Guerra mostra a importância de estar longe do celular
Durante a primeira semana após a invasão russa da Ucrânia, a vida de Bobuubi e sua família só não foi pesadelo maior porque sua comunidade, no Twitch, o salvou. Ele é um streamer. Sua profissão é jogar videogames ao vivo. O público de Bobuubi estava assistindo ao vivo quando as primeiras bombas reais começaram a cair. Ele se despediu emocionado.
Quando entrou no carro com a família, Bobuubi sabia que precisaria manter o celular desconectado. Celulares ligados à rede são guias para a localização de quem os carrega. Precisaria atravessar um país em guerra sem Waze. Contou com a ajuda de seu público, gente que ficou online acompanhando a viagem pelo Google Maps e o noticiário. A cada vez que o streamer se conectava, mandava sua localização para os amigos virtuais. Eles retornavam com capturas de tela dos mapas com rotas possíveis, todas contornando os lugares onde, segundo a imprensa, existiam tropas russas. Bobuubi atravessou a Ucrânia com mapas estáticos e o celular no modo avião.
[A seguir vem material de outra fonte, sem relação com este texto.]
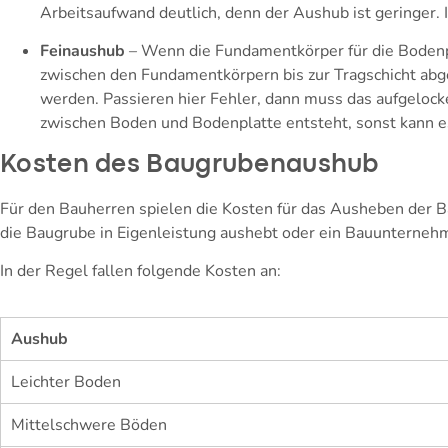
Arbeitsaufwand deutlich, denn der Aushub ist geringer. 
Feinaushub
– Wenn die Fundamentkörper für die Bodenp
zwischen den Fundamentkörpern bis zur Tragschicht abge
werden. Passieren hier Fehler, dann muss das aufgelock
zwischen Boden und Bodenplatte entsteht, sonst kann 
Kosten des Baugrubenaushub
Für den Bauherren spielen die Kosten für das Ausheben der Ba
die Baugrube in Eigenleistung aushebt oder ein Bauunternehm
In der Regel fallen folgende Kosten an:
Aushub
Leichter Boden
Mittelschwere Böden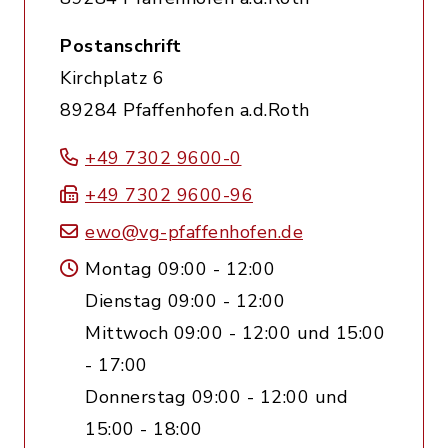
Postanschrift
Kirchplatz 6
89284 Pfaffenhofen a.d.Roth
+49 7302 9600-0
+49 7302 9600-96
ewo@vg-pfaffenhofen.de
Montag 09:00 - 12:00
Dienstag 09:00 - 12:00
Mittwoch 09:00 - 12:00 und 15:00
- 17:00
Donnerstag 09:00 - 12:00 und
15:00 - 18:00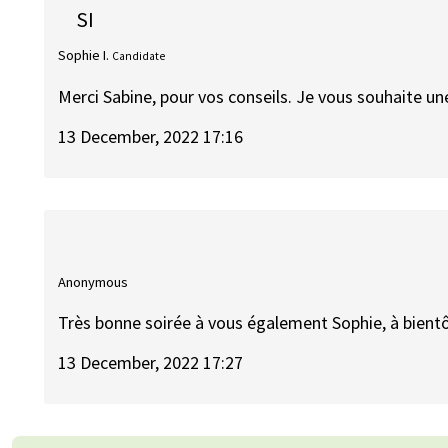
SI
Sophie I.
Candidate
Merci Sabine, pour vos conseils. Je vous souhaite une
13 December, 2022 17:16
Anonymous
Très bonne soirée à vous également Sophie, à bientôt
13 December, 2022 17:27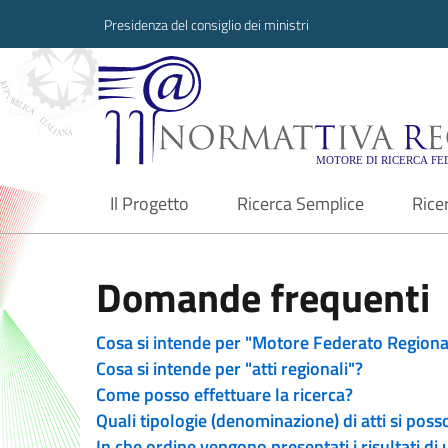
Presidenza del consiglio dei ministri
Normattiva Region
Il Progetto
Ricerca Semplice
Rice
current
Domande frequenti
Cosa si intende per "Motore Federato Regiona
Cosa si intende per "atti regionali"?
Come posso effettuare la ricerca?
Quali tipologie (denominazione) di atti si poss
In che ordine vengono presentati i risultati di 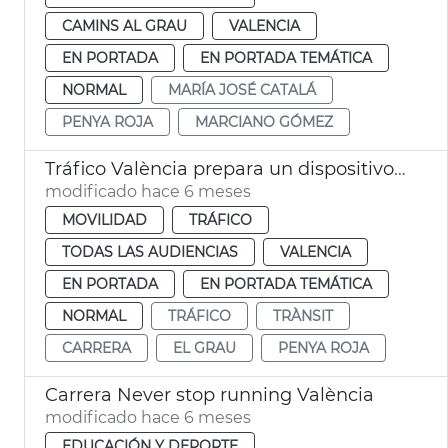
CAMINS AL GRAU
VALENCIA
EN PORTADA
EN PORTADA TEMÁTICA
NORMAL
MARÍA JOSÉ CATALÁ
PENYA ROJA
MARCIANO GÓMEZ
Tráfico València prepara un dispositivo tráfico para la carrera Never Stop Running
modificado hace 6 meses
MOVILIDAD
TRÁFICO
TODAS LAS AUDIENCIAS
VALENCIA
EN PORTADA
EN PORTADA TEMÁTICA
NORMAL
TRÁFICO
TRÀNSIT
CARRERA
EL GRAU
PENYA ROJA
Carrera Never stop running València
modificado hace 6 meses
EDUCACIÓN Y DEPORTE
Esta compreensão, a de que celulares em guerra são delicados, escapa aos brasileiros. O exibicionismo de Instagram dos voluntários que saíram daqui é um dos suspeitos de ter ajudado os russos a localizar a base da Legião Estrangeira em Lviv, a grande cidade próxima à Polônia. Esta base foi dizimada. Posar com uniforme camuflado e arminha não está entre os hábitos de outros voluntários. Talvez a estética do bolsonarismo seja só nossa.
Tristan Harris, o ativista pela humanização dos algoritmos das redes, fala muito sobre como nossos egos são acarinhados pelo código. Os filtros de fotos nas redes se popularizaram fazendo da pele mais lisa, afinando rostos. Quanto mais fragilizada está a pessoa a respeito de sua autoimagem, mais quer se ver na rede. A submetralhadora e o uniforme seguem a mesma lógica.
Há outra forma pela qual as redes alimentam o ego – é pelas ideias. Elas vão forçando pessoas a pensar de forma cada parecida. Quanto mais parecido for seu discurso com o da tribo, maior o número de likes. Ninguém muda de ideia.
Há uns dias, o jornalista Bernardo Mello Franco fez uma pergunta fundamental. O presidente chileno Gabriel Boric seria eleito no Brasil? Que parlamentar de esquerda, no Brasil, tem coragem de ir ao Twitter escrever que o PT fez um governo corrupto, que Venezuela, Cuba e Nicarágua são ditaduras, ou a denunciar a bárbara invasão russa? Receberia o tratamento que a militância de esquerda concedeu à deputada Tábata Amaral (PSB-SP). No Brasil, Boric seria chamado de neoliberal.